En mars dernier, un rapport sénatorial estimait que le modèle économique de la SNCF était "dans l'impasse", pointant notamment une réforme en 2018, qui misait sur l'autofinancement du système ferroviaire grâce aux bénéfices engrangés. Un mois plus tôt, le président de l'Autorité de régulation des transports (ART), Bernard Roman, critiquait déjà "une occasion manquée" et "un contrat de performance qui est finalement le contraire d'une performance".
L'un des plus vieux réseaux ferroviaires d'Europe
Le PDG de SNCF Réseau, Luc Lallemand, avait lui-même reconnu qu'"un coup d'accélérateur serait pertinent". Plus récemment, le patron du groupe, Jean-Pierre Farandou, a aussi jugé ces chiffres insuffisants. "L’Allemagne vient de décider un plan de 8,6 milliards par an pendant dix ans. Et l’Italie, 179 milliards sur dix ans. Pour la France, on peut estimer l’investissement nécessaire à 100 milliards sur quinze à vingt ans, pour moderniser le réseau, créer des RER dans les métropoles et des nouvelles voies pour le fret et le TGV", a-t-il indiqué à Ouest-France il y a quelques jours. Dans l'état actuel, l'accord prévoit pourtant un budget de 25 milliards d'euros environ d'ici 2030.

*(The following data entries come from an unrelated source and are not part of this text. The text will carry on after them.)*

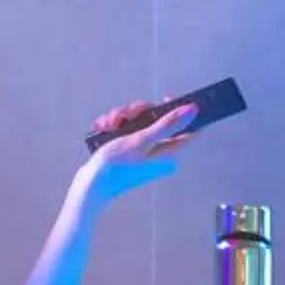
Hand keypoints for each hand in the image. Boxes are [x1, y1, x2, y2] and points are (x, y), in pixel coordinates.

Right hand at [79, 100, 196, 204]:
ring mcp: (146, 151)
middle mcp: (161, 151)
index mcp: (170, 152)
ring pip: (141, 122)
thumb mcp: (142, 140)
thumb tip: (193, 110)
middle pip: (159, 119)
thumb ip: (168, 124)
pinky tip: (104, 129)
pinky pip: (129, 130)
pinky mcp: (132, 151)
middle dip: (138, 112)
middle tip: (124, 115)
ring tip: (109, 125)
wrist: (91, 185)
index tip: (165, 99)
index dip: (182, 111)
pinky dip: (116, 126)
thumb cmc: (116, 166)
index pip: (191, 128)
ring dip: (122, 118)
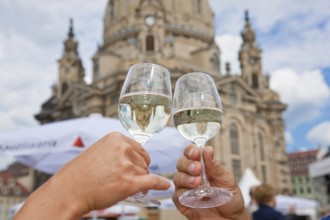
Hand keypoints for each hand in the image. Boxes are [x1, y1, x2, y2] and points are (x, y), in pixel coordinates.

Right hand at [15, 132, 169, 218]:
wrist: (69, 191)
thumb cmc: (81, 173)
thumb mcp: (100, 151)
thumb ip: (119, 150)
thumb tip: (139, 158)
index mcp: (116, 138)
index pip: (138, 149)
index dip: (137, 161)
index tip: (131, 168)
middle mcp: (123, 148)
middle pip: (144, 161)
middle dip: (138, 171)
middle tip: (123, 180)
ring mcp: (126, 165)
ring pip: (145, 173)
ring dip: (138, 181)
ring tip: (118, 186)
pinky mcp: (129, 182)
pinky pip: (152, 181)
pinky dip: (160, 184)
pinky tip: (165, 185)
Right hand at [172, 145, 248, 219]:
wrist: (231, 219)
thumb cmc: (230, 199)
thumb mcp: (227, 180)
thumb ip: (216, 166)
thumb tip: (208, 149)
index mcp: (202, 166)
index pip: (191, 153)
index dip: (191, 150)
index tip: (196, 152)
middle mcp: (192, 175)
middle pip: (181, 163)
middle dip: (188, 164)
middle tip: (198, 168)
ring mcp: (186, 188)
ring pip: (177, 177)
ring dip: (186, 178)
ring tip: (197, 182)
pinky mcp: (183, 202)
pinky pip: (177, 195)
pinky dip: (183, 193)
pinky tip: (193, 194)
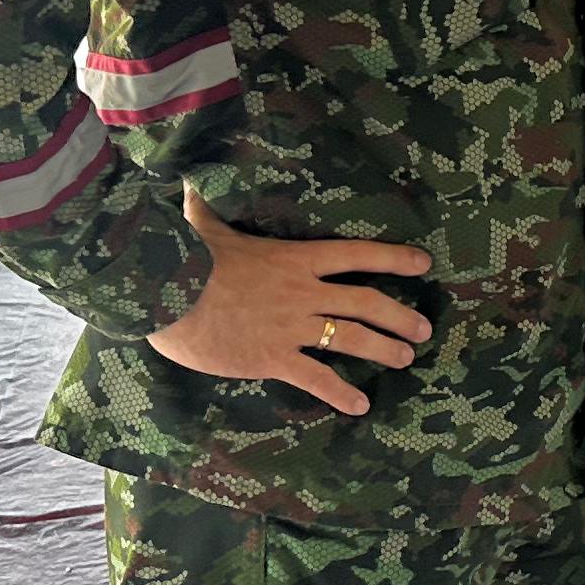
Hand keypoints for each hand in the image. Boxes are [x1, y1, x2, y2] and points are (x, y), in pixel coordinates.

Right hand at [146, 189, 433, 417]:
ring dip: (383, 349)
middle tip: (424, 329)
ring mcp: (290, 327)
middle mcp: (302, 292)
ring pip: (350, 339)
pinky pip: (316, 379)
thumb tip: (192, 178)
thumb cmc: (183, 256)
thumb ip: (211, 203)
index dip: (394, 258)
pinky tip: (359, 405)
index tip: (424, 264)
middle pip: (366, 302)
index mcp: (294, 257)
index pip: (357, 254)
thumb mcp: (206, 222)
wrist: (160, 295)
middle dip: (400, 315)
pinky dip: (340, 393)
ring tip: (405, 358)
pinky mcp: (271, 358)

Le réseau ferroviaire français est d'ailleurs aujourd'hui l'un des plus vieux d'Europe : l'âge moyen des voies est de 30 ans contre 24 ans en Italie ou encore 17 ans chez nos voisins allemands. L'ancien ministre des Transports, Jean-Baptiste Djebbari, avait admis au début de l'année qu'il conviendrait d'"engager la suite", évoquant des améliorations visant à doubler les passagers de train d'ici 2030. Mais la majorité d'Emmanuel Macron n'a jamais dévoilé de programme détaillé pour sa politique de transports pour le nouveau mandat.
Les finances de la SNCF retrouvent pourtant un peu d'oxygène ces derniers mois. En 2021, son chiffre d'affaires a progressé de 15% pour atteindre 37 milliards d'euros environ, après une perte de trois milliards d'euros en 2020 à cause de la pandémie et plus de 800 millions d'euros l'année précédente en raison de la grève contre la réforme des retraites notamment.
"La dette de la SNCF est aujourd’hui de 25 milliards, ce qui est un ratio satisfaisant par rapport à la marge", a défendu Jean-Pierre Farandou. Mais de "telles décisions d’investissements ne relèvent pas de la SNCF mais d’une politique ferroviaire, menée par les pouvoirs publics", a-t-il ajouté.